WHAT YOU NEED TO DO: Turn all of the lines below into a single numbered list, skipping any blank lines, and leave the pictures out of your answer.

AVAILABLE DATA:

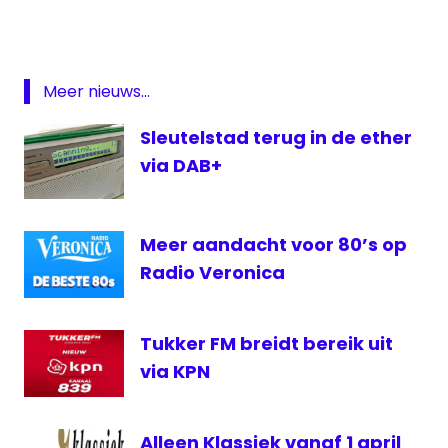
social mediapromotie draaiend houden.
Ferry
Proost, op de toekomst van
Maat
https://t.co/JKJGest6Or
🌴🍾
online
Meer nieuws...
pic.twitter.com/NU7EU81kFS
radiozender
Sleutelstad terug in de ether
SoulShow
— Ferry Maat (@ferry_maat)
May 12,
via DAB+
Soulshow
2020
Radio
Meer aandacht voor 80’s op
Radio Veronica
Tukker FM breidt bereik uit
via KPN
Alleen Klassiek vanaf 1 april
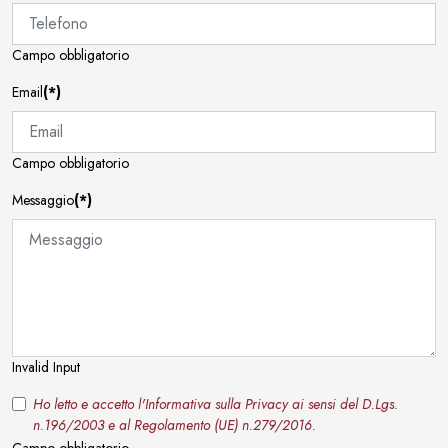
Campo obbligatorio
Email
(*)
Campo obbligatorio
Messaggio
(*)
Invalid Input
Ho letto e accetto l'Informativa sulla Privacy ai sensi del D.Lgs.
n.196/2003 e al Regolamento (UE) n.279/2016.
Campo obbligatorio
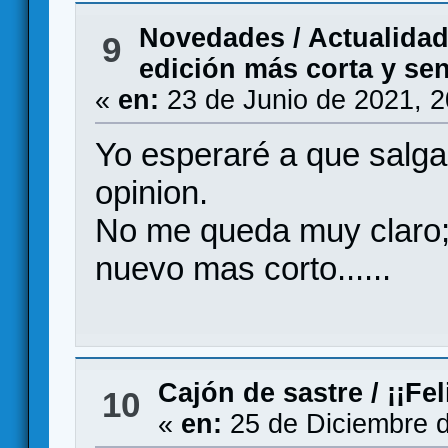
Novedades / Actualida
9
edición más corta y sen
«
en:
23 de Junio de 2021, 
Yo esperaré a que salga
opinion.
No me queda muy claro; 
nuevo mas corto......
Cajón de sastre
/
¡¡Fe
10
«
en:
25 de Diciembre d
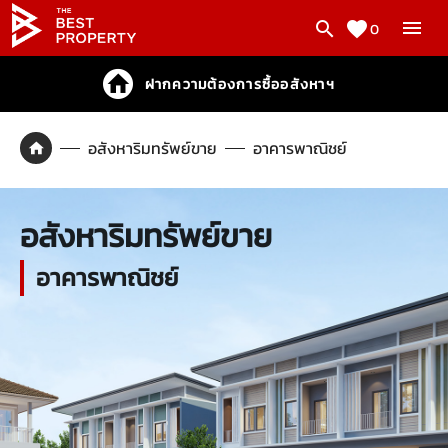
0
ฝากความต้องการซื้ออสังหาฯ
อสังหาริมทรัพย์ขาย
อาคารพาณิชย์
อสังหาริมทรัพย์ขาย
อาคารพาณิชย์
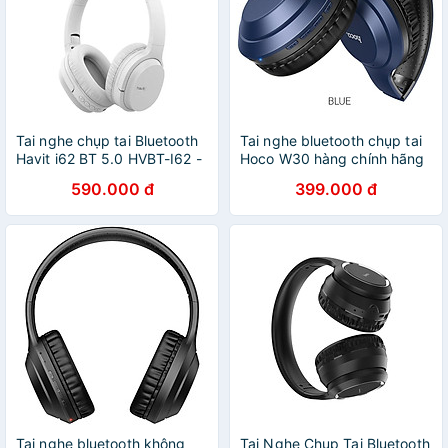
Tai nghe chụp tai Bluetooth
Tai nghe bluetooth chụp tai
Havit i62 BT 5.0 HVBT-I62 -
Hoco W30 hàng chính hãng
Hàng chính hãng
590.000 đ
399.000 đ
Tai nghe bluetooth không
Tai Nghe Chụp Tai Bluetooth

SOLUTION BELOW:
1. social mediapromotie draaiend houden.
2. Ferry
3. Proost, op de toekomst van
4. Maat
5. https://t.co/JKJGest6Or
6. 🌴🍾
7. online
8. Meer nieuws...
9. pic.twitter.com/NU7EU81kFS
10. radiozender
11. Sleutelstad terug in de ether
12. SoulShow
13. — Ferry Maat (@ferry_maat)
14. May 12,
15. via DAB+
16. Soulshow
17. 2020
18. Radio
19. Meer aandacht voor 80’s op
20. Radio Veronica
21. Tukker FM breidt bereik uit
22. via KPN
23. Alleen Klassiek vanaf 1 april
24. Campo obbligatorio
25. Email
26. (*)
27. Campo obbligatorio
28. Messaggio
29. (*)
30. Invalid Input
31. Ho letto e accetto l'Informativa sulla Privacy ai sensi del D.Lgs.
32. n.196/2003 e al Regolamento (UE) n.279/2016.
33. Campo obbligatorio
34. Novedades / Actualida
35. 9
36. edición más corta y sen
37. «
38. en:
39. 23 de Junio de 2021, 
40. Yo esperaré a que salga
41. opinion.
42. No me queda muy claro; 
43. nuevo mas corto......
44. Cajón de sastre
45. /
46. ¡¡Fe
47. 10
48. «
49. en:
50. 25 de Diciembre d
51. 0
52. ฝากความต้องการซื้ออสังหาฯ
53. อสังหาริมทรัพย์ขาย
54. อาคารพาณิชย์
55. อสังหาริมทรัพย์ขาย
56. อาคารพาณิชย์
57. Tai nghe chụp tai Bluetooth
58. Tai nghe bluetooth chụp tai
59. Havit i62 BT 5.0 HVBT-I62 -
60. Hoco W30 hàng chính hãng
61. Hàng chính hãng
62. 590.000 đ
63. 399.000 đ
64. Tai nghe bluetooth không
65. Tai Nghe Chụp Tai Bluetooth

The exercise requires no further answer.